There’s no oyster bar at Shuckers, so things can be a little slower and somewhat less festive than they are at the bar at The Brooklyn, where strangers chat and exchange thoughts and stories about oysters. As for the rest of the menu at Shuckers, it’s all about fish – fresh, local and well prepared.
I recall a time about 10 years ago, when our son John and his wife-to-be Julie first moved to Seattle. I received a phone call from John one Sunday afternoon. “You’ll never guess where I am and what I’m doing,” he said.
“O.K. Then I won’t try,” I answered.
“I’m standing knee deep in the Hood Canal. We have a friend whose parents have a place here,” he said. “I bought an oyster shucking knife for five dollars and I’m picking oysters out of the water, shucking them and eating them.”
That’s about the only way I can think of to get oysters fresher than what is served at dozens of restaurants and oyster bars throughout the Seattle area.
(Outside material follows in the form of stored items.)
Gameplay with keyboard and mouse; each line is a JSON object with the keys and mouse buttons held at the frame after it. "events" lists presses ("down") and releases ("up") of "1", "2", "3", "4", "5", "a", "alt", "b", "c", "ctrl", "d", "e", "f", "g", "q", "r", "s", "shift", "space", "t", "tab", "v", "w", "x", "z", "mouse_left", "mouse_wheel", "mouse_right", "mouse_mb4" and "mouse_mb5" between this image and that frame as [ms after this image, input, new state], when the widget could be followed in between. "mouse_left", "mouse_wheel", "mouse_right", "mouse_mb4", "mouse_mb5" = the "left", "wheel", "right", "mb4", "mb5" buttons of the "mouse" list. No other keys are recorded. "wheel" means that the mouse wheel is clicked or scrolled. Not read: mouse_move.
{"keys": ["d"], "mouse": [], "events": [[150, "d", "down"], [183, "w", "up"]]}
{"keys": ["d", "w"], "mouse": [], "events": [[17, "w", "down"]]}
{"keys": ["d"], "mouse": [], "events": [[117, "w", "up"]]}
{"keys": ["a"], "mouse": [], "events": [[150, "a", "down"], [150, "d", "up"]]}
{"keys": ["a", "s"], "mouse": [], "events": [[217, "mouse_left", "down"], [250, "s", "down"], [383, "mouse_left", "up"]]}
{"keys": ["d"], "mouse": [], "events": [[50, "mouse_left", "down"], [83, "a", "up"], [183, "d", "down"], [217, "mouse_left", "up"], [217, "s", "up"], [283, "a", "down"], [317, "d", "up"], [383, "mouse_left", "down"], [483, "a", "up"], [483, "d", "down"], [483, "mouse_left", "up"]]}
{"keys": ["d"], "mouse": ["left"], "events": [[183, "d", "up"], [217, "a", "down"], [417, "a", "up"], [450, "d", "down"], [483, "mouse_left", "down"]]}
When I first started eating oysters in Seattle in the mid-1970s, it was a revelation. There weren’t many places in California serving oysters and the variety was extremely limited. Now I can walk into Ocean Avenue Seafood in Santa Monica any day and find enough different kinds of oysters to satisfy me. You can read about Ocean Avenue sea food at the restaurant recommendation web site – www.atLarrys.com
Chapter Thirteen – July 24, 2010 – A FOOD LOVER’S TREK, which tracks the travels of Table Talk editor Larry Levine and his wife Jennifer from Los Angeles to Fairbanks Alaska and back has reached Fairbanks. We’re back in the lower 48 – Issaquah Washington, just outside of Seattle. You can continue to follow our travels through Seattle, Oregon, the northern tier of California and the Bay Area at http://www.TableTalkatLarrys.com and click on A FOOD LOVER’S TREK. If you are enjoying these writings please pass the link on to a friend.
While Professor (of Bivalves) Levine is surely correct that Seattle is a great town for oysters, it gets a run for its money from Paris, based on an admittedly limited sample: one morning my wife and I meandered across Paris to the famed cookware store Dehillerin at 18, rue Coquilliere, arriving just as it closed for lunch. Okay, we thought, if they’re eating, we should, too. Without benefit of a proper eater’s guidebook, or recommendations, we kept walking along rue Coquilliere: the next block had something like five restaurants side by side by side. At two of them, a guy was standing at a table in front, shucking oysters. We chose one of the oyster-shucking places, on what flimsy basis I don’t remember, and had, of course, oysters. I think there were varieties, but probably nothing near Brooklyn’s range. The one-up was that when we finished, we were in Paris, and Dehillerin was open. The dollar hadn’t crumbled, so the next part of the adventure — schlepping copper pots across town and later onto the plane, became the coda to that lovely oyster lunch.